I'm still trying to find a reviewer. It's on my plate. But it's not a blocker 
because the issue already existed in older versions of Flink:
{quote}
I also verified that this is not something that was introduced in Flink 1.18 
with the FLIP-285 changes. AFAIS, it can also happen in 1.17- (I didn't check 
the pre-FLINK-24038 code but only looked into release-1.17).
{quote}

> HA deadlock between JobMasterServiceLeadershipRunner and 
> DefaultLeaderElectionService
> -------------------------------------------------------------------------------------
>
>                 Key: FLINK-34672
>                 URL: https://issues.apache.org/jira/browse/FLINK-34672
>             Project: Flink
>          Issue Type: Bug
>          Components: Runtime / Coordination
>    Affects Versions: 1.17.2, 1.19.0, 1.18.1, 1.20.0
>            Reporter: Chesnay Schepler
>            Assignee: Matthias Pohl
>            Priority: Major
>              Labels: pull-request-available
>             Fix For: 1.18.2, 1.20.0, 1.19.1
>
>
> We recently observed a deadlock in the JM within the HA system.
> (see below for the thread dump)
> [~mapohl] and I looked a bit into it and there appears to be a race condition 
> when leadership is revoked while a JobMaster is being started.

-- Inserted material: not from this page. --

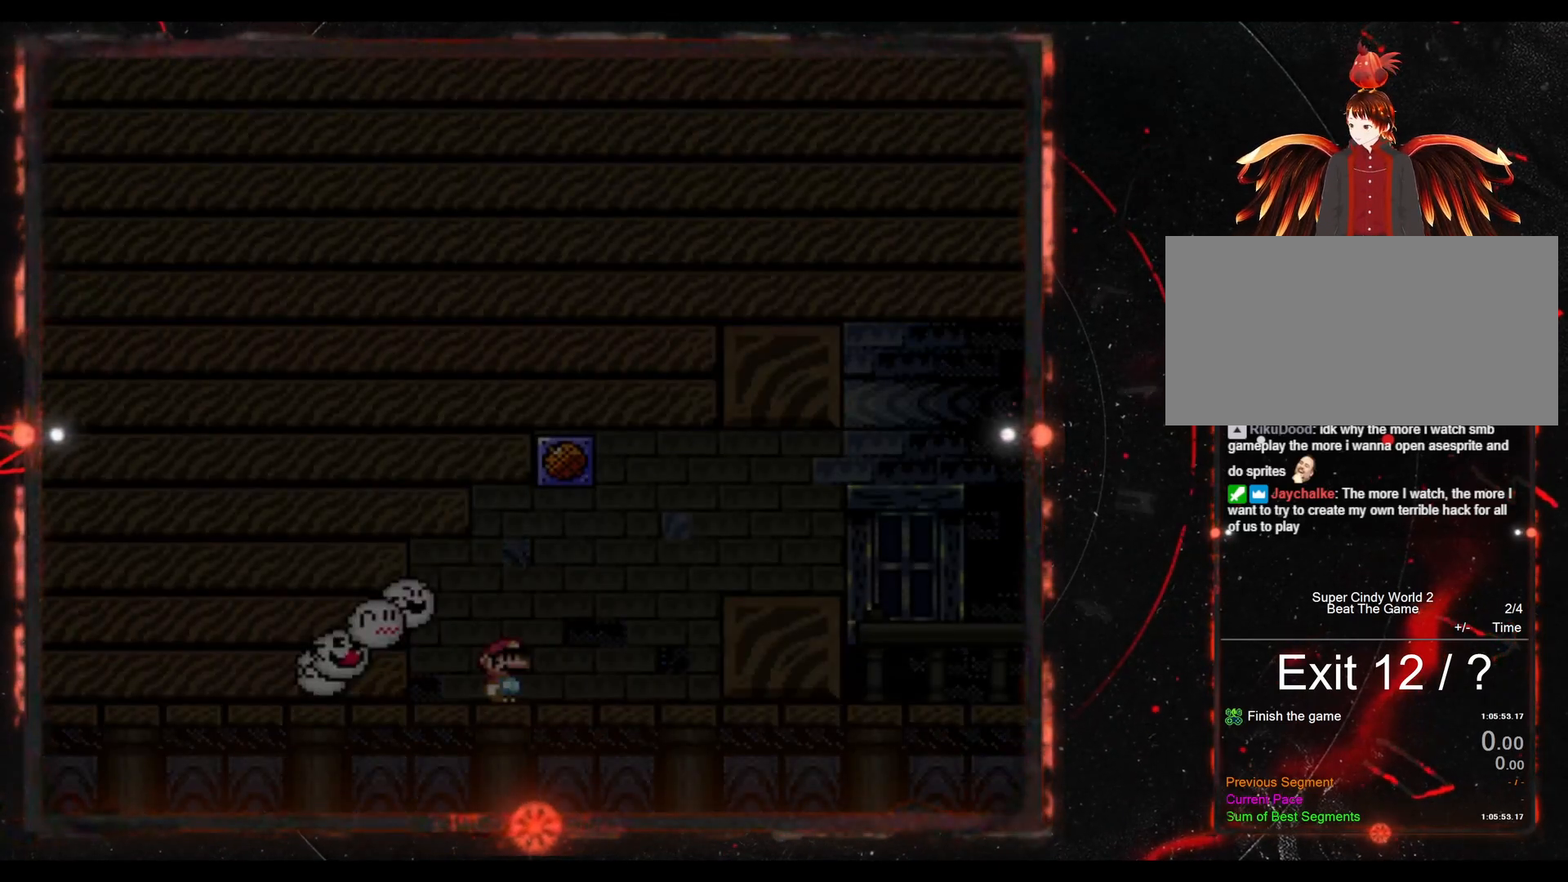
{"buttons": [], "events": []}
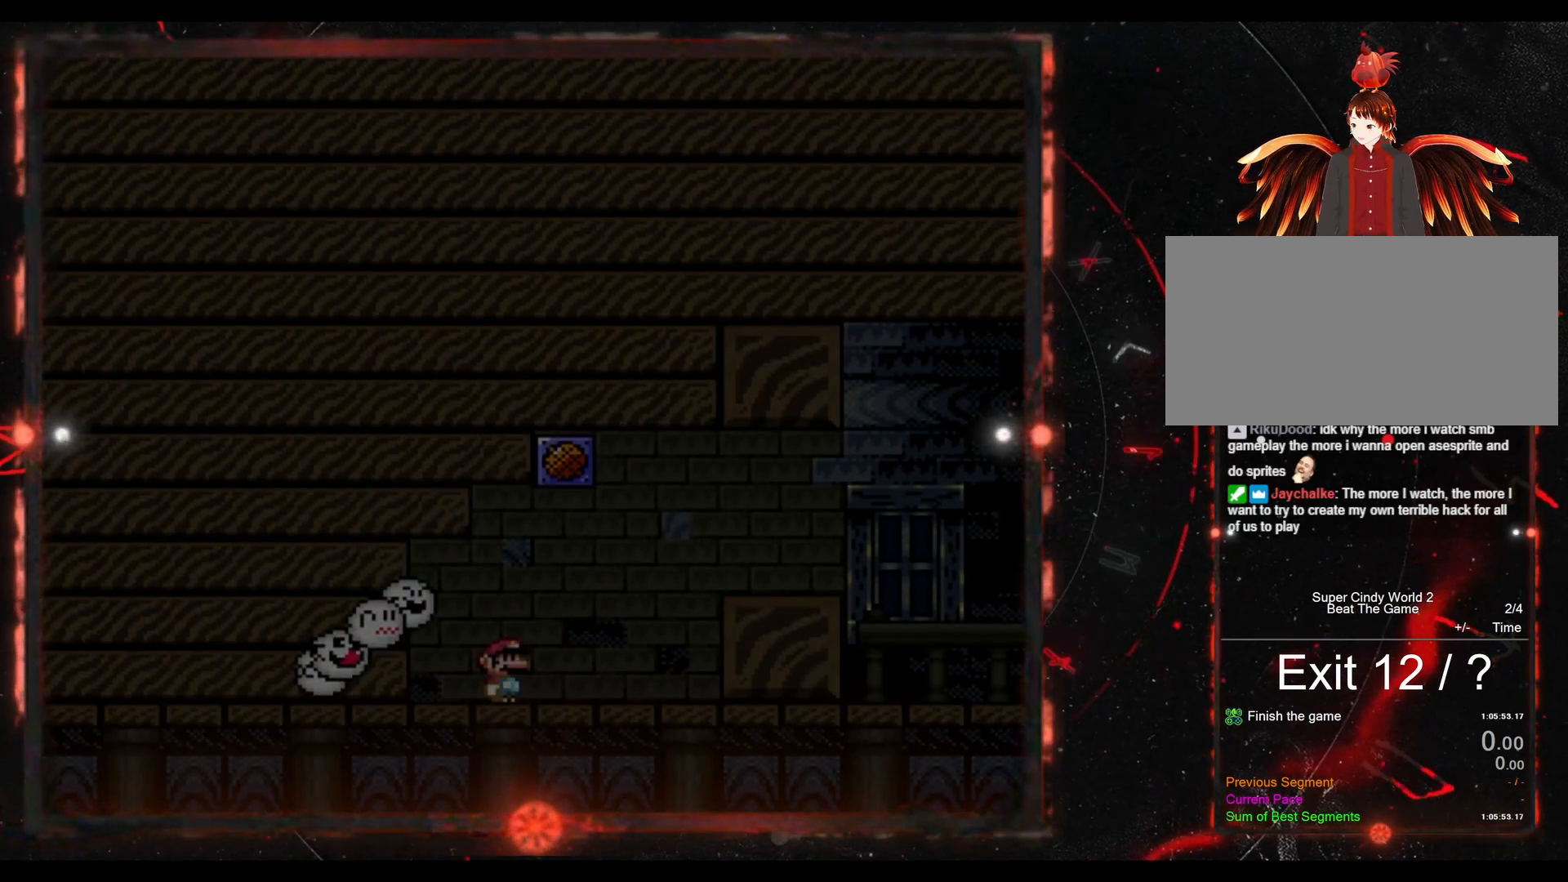
{"buttons": [], "events": []}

> It appears to be caused by 
> {{JobMasterServiceLeadershipRunner#createNewJobMasterServiceProcess}} 
> forwarding futures while holding a lock; depending on whether the forwarded 
> future is already complete the next stage may or may not run while holding 
> that same lock.
> We haven't determined yet whether we should be holding that lock or not.
> {code}
> "DefaultLeaderElectionService-leadershipOperationExecutor-thread-1" #131 
> daemon prio=5 os_prio=0 cpu=157.44ms elapsed=78749.65s tid=0x00007f531f43d000 
> nid=0x19d waiting for monitor entry  [0x00007f53084fd000]
>    java.lang.Thread.State: BLOCKED (on object monitor)
>         at 
> org.apache.flink.runtime.jobmaster.JobMasterServiceLeadershipRunner.runIfStateRunning(JobMasterServiceLeadershipRunner.java:462)

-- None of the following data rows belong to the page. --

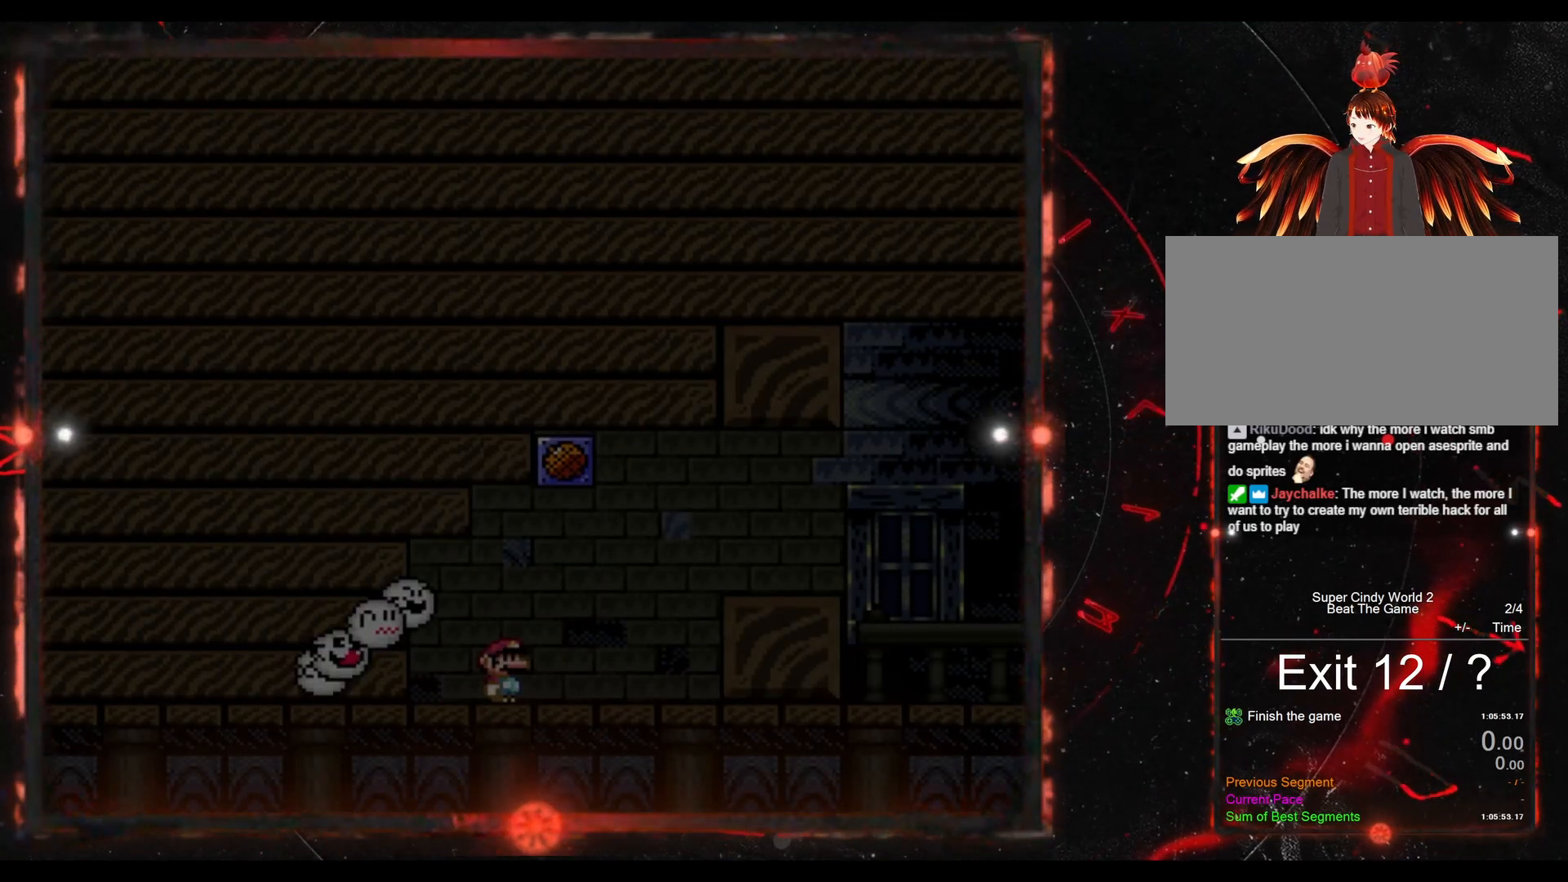
{"buttons": [], "events": []}
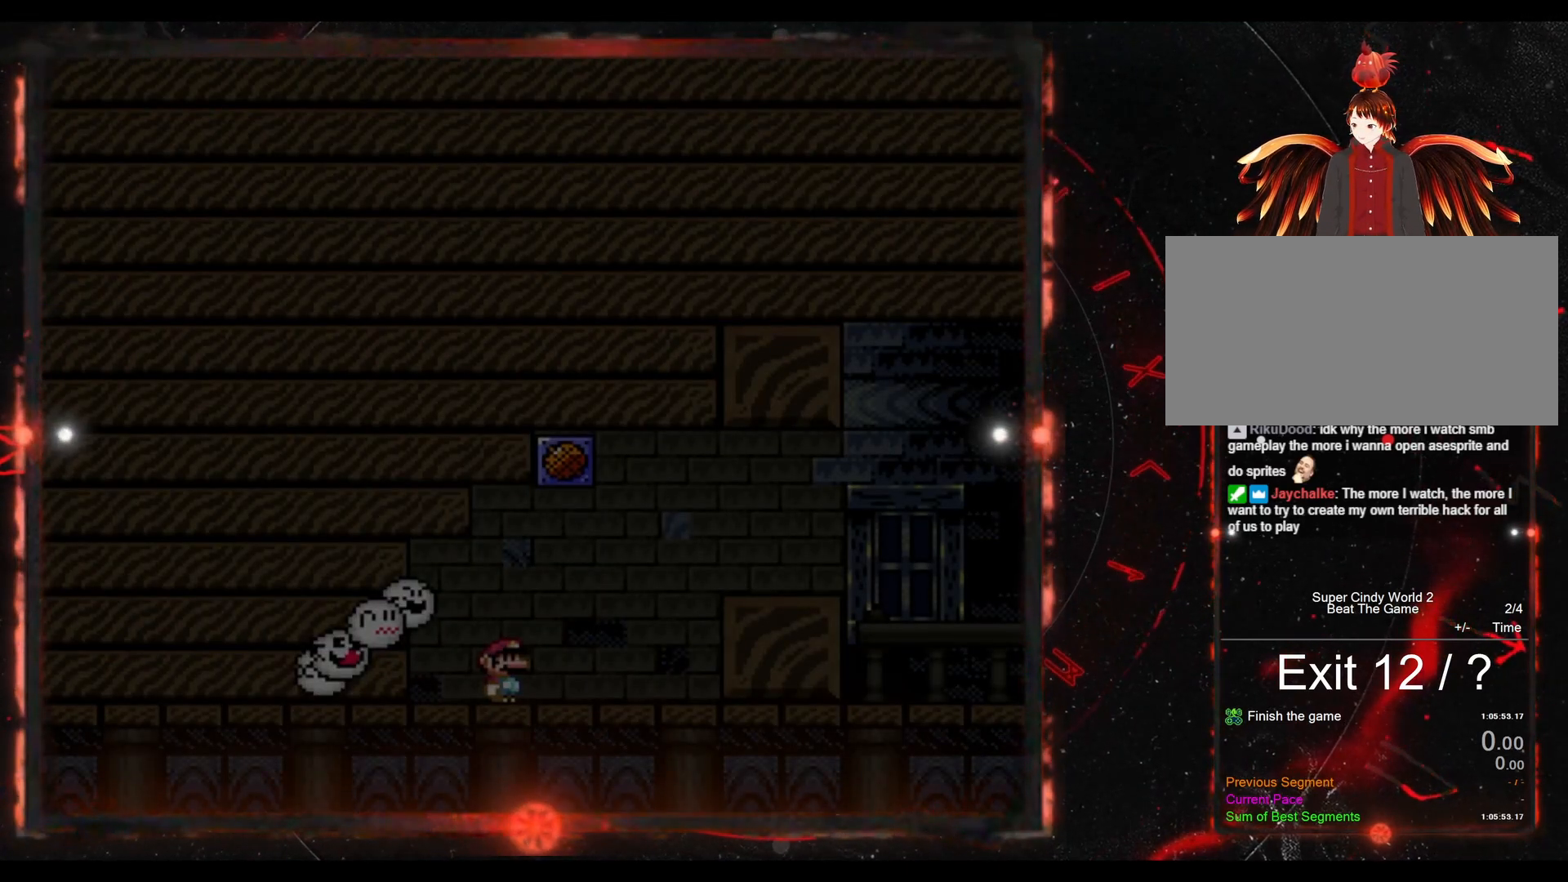
{"buttons": [], "events": []}
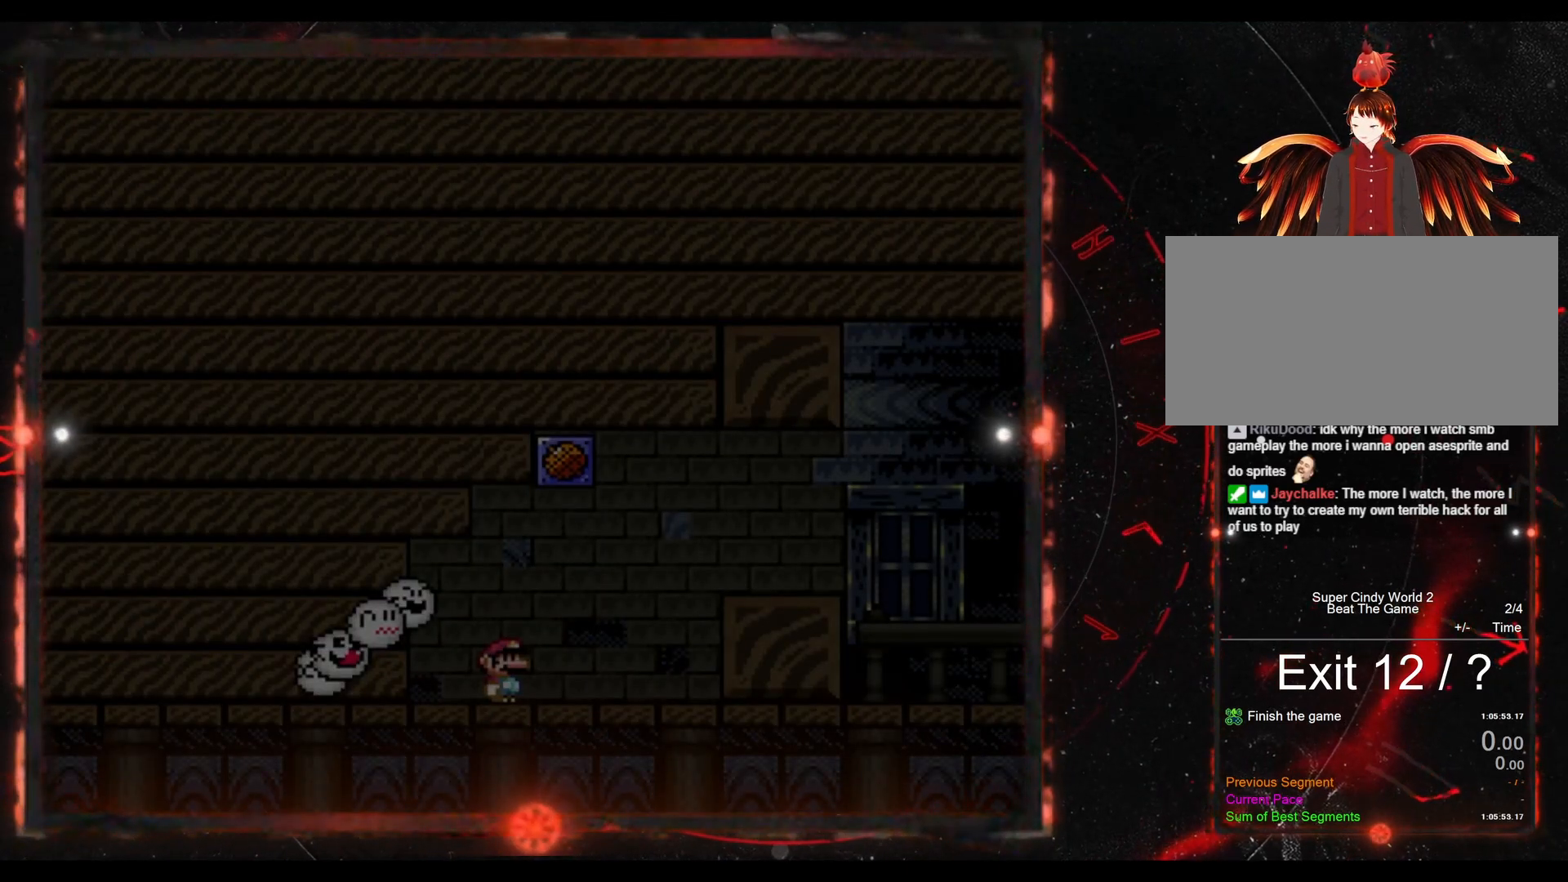
{"buttons": ["START"], "events": [[367, "START", "down"]]}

>         - waiting to lock <0x00000000f1c0e088> (a java.lang.Object)
>         at 
> org.apache.flink.runtime.jobmaster.JobMasterServiceLeadershipRunner.revokeLeadership(JobMasterServiceLeadershipRunner.java:397)
>         at 
> org.apache.flink.runtime.leaderelection.DefaultLeaderElectionService.notifyLeaderContenderOfLeadershipLoss(DefaultLeaderElectionService.java:484)
>         at 
> org.apache.flink.runtime.leaderelection.DefaultLeaderElectionService$$Lambda$1252/0x0000000840ddec40.accept(Unknown
>  Source)
>         at java.util.HashMap.forEach(java.base@11.0.22/HashMap.java:1337)
>         at 
> org.apache.flink.runtime.leaderelection.DefaultLeaderElectionService.onRevokeLeadershipInternal(DefaultLeaderElectionService.java:452)
>         at 
> org.apache.flink.runtime.leaderelection.DefaultLeaderElectionService$$Lambda$1251/0x0000000840dcf840.run(Unknown
>  Source)
>         at 
> org.apache.flink.runtime.leaderelection.DefaultLeaderElectionService.lambda$runInLeaderEventThread$3(DefaultLeaderElectionService.java:549)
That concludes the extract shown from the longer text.